Hannah Kamau

Research Title:
Agricultural Practice options to utilize synergies between food production and biodiversity conservation in Kenya

Contact: hannah.nyakio(at)gmail.com



One of the biggest challenge facing Africa is how to reconcile food security with biodiversity conservation. Increasing population in combination with rising and changing food demands are requiring either intensified practices or more land to produce more food, both coming with potentially serious consequences for the environment and biodiversity. However, there is potential in using synergistic practices like diversified farming practices, especially where food and biodiversity challenge is coupled by increasing land demands. In sub-Sahara Africa (SSA) smallholder farmers have small land sizes and heavily rely on them for subsistence agriculture. Despite their small land sizes, smallholder farmers have a high potential to transform agriculture in SSA as they make up the majority of farmers. Consequently, smallholder farmers might play a key role in maximization of synergies for biodiversity conservation and food security through the application of specified agricultural practices. Agricultural systems, in particular smallholder systems, are inherently complex due to their interactions with many different factors including the biophysical environment as well as the socioeconomic settings. Potential impacts on yield, biodiversity and livelihood outcomes like income need to be considered as much as profitability and investments. Decisions need to take this complexity into account to avoid the risk of investment failures and unintended negative consequences.

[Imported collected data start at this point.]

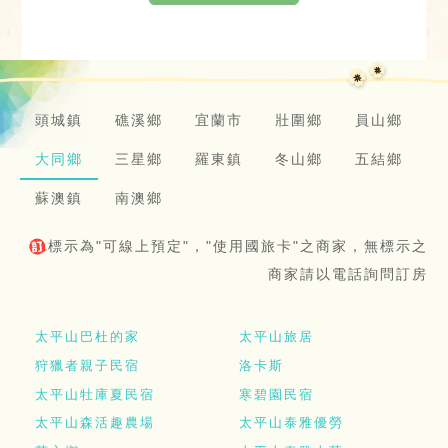
頭城鎮
礁溪鄉
宜蘭市
壯圍鄉
員山鄉
大同鄉
三星鄉
羅東鎮
冬山鄉
五結鄉
蘇澳鎮
南澳鄉
標示為"可線上預定"，"使用國旅卡"之商家，無標示之
商家請以電話詢問訂房
太平山巴杜的家
太平山旅居
狩獵者親子民宿
洛卡斯
太平山牡庫夏民宿
寒碧園民宿
太平山森活趣農場
太平山泰雅優勞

This study aims to identify agricultural practices with high probabilities of win-win outcomes for both food production and biodiversity conservation amongst the smallholder farmers taking into consideration complex system interactions. The study will be done in Kenya where the population comprises ~70 % smallholder farmers and the majority practicing agriculture firstly for subsistence and then for commercial purposes. To achieve the study objective, I will determine diversified farming practices that are profitable and characterize their biophysical and socioeconomic setting through a systematic review. I will then prioritize these farming practices according to their win-win outcomes for both food production and biodiversity conservation through predicting their associated costs, benefits and risks through a probabilistic modeling approach. Finally, I will test and validate the potential of the prioritized diversified farming practices to improve crop and biomass yield, plant and invertebrate diversity and microbial activity.

This research project is funded by the German Federal Ministry of Education and Research.